Nvidia CEO Jensen Huang announced today at the Consumer Electronics Show (CES) in the United States that the company will collaborate with Toyota, a car manufacturer with annual sales of 100 million units, to develop autonomous driving technology based on Nvidia’s technology. This move directly competes with Tesla and is expected to have a significant impact on the global automotive industry with the introduction of visual computing AI.
Huang stated that the success of Tesla and Waymo in the United States has confirmed the potential of visual AI in the field of autonomous driving and further demonstrated that the autonomous vehicle industry could reach trillions of dollars.
According to Huang, the operation of autonomous driving depends on three built-in computers in the vehicle, including an AI computing computer that provides a large amount of computing power, a simulation computer that can detect and assess the environment, and a data generation system. Depending on different business cases, these computers may be one or two devices.
“I am very excited to announce today that Toyota will be collaborating with Nvidia to develop next-generation autonomous vehicles,” Huang said. “With over a billion cars on the road and over a trillion miles driven annually, these vehicles will be the future of autonomous driving. This will be a massive industry worth trillions of dollars and is expected to grow at a rate of $5 billion per year.”
The autonomous driving platform developed by Nvidia, called “AGX,” is equipped with Nvidia Drive OS and is designed to be a fully functional and safe autonomous vehicle. In addition to the core computational chip “Sol,” it is also equipped with numerous cameras, radars, and ultrasonic sensors.

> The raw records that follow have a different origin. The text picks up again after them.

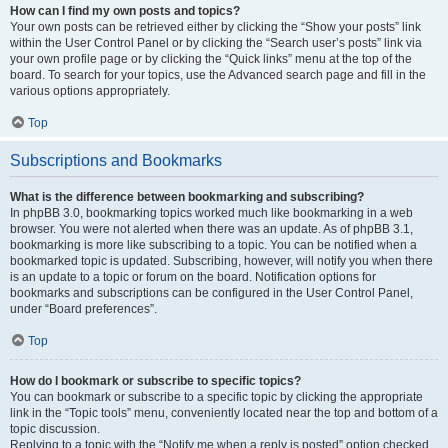
How can I find my own posts and topics?
Your own posts can be retrieved either by clicking the “Show your posts” link
within the User Control Panel or by clicking the “Search user’s posts” link via
your own profile page or by clicking the “Quick links” menu at the top of the
board. To search for your topics, use the Advanced search page and fill in the
various options appropriately.
Top
Subscriptions and Bookmarks
What is the difference between bookmarking and subscribing?
In phpBB 3.0, bookmarking topics worked much like bookmarking in a web
browser. You were not alerted when there was an update. As of phpBB 3.1,
bookmarking is more like subscribing to a topic. You can be notified when a
bookmarked topic is updated. Subscribing, however, will notify you when there
is an update to a topic or forum on the board. Notification options for
bookmarks and subscriptions can be configured in the User Control Panel,
under “Board preferences”.
Top
How do I bookmark or subscribe to specific topics?
You can bookmark or subscribe to a specific topic by clicking the appropriate
link in the “Topic tools” menu, conveniently located near the top and bottom of a
topic discussion.
Replying to a topic with the “Notify me when a reply is posted” option checked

The driving information detected by these sensors will be automatically transformed into appropriate driving judgment and output instructions within the platform.
Huang mentioned that the prototype vehicle of this platform has passed the highest ASIL safety automotive standard, with 70,000 lines of code, 15,000 engineer hours invested, and 2 million actual tests. It has gone through numerous challenges before being released.
Huang also demonstrated the new system “Omnimap,” which combines Omniverse with Nvidia Cosmos. The visual effects demonstrated on the AGX platform are accumulated through extensive remote computation by DGX computers. Each AGX appears to have a supercomputer inside, depicting the virtual Omniverse world.
In various environments, the accumulated data from AGX can be processed by DGX to compute neural networks and images, achieving more realistic and accurate Omnimap depiction. DGX can simulate the possible variations in different scenes and time environments, providing infinite changes to make AGX autonomous driving more mature. With computer computation, driving data that may only have a few hundred instances can be effectively increased to billions of miles in the Omniverse, thereby setting higher standards for safety and autonomous driving.
“Based on physical capabilities, we can produce countless amounts of data to train AI in the background. This AI is based on physical principles and is very accurate and reasonable,” Huang said. “We are very excited about this because, just like the development of the computer industry in the past, we will see similar progress in the field of autonomous driving in the coming years, and it will accelerate in the next few years.”
Although Tesla was only mentioned at the beginning, Nvidia’s collaboration with traditional automakers such as Toyota is a clear competition with Tesla. The biggest difference between Nvidia’s disclosed vehicle platform and Tesla’s current autonomous driving is that Nvidia’s platform is a universal public version. The test vehicle does not appear to be a completely new autonomous vehicle but rather a traditional car retrofitted with computers and sensors.
This means that upgrading traditional cars to Nvidia’s autonomous driving may have a high threshold, and these car manufacturers may not qualify for the autonomous driving system for every vehicle. It depends on the compatibility between Nvidia’s AGX and various car manufacturers, and the most likely scenario is that car manufacturers will launch new vehicle models for autonomous driving.
In comparison, Tesla, which was originally designed for autonomous driving, may have a higher probability of seamless upgrades, even if its current vehicles do not have fully autonomous driving capabilities. In terms of autonomous driving solution logic, Tesla has completely switched to a pure vision mode and no longer relies on any radar sensors for fully autonomous driving. Nvidia’s AGX, on the other hand, combines visual AI with mixed solutions such as laser radar to achieve autonomous driving. This inherent difference in development speed and system characteristics between the two may result in different outcomes.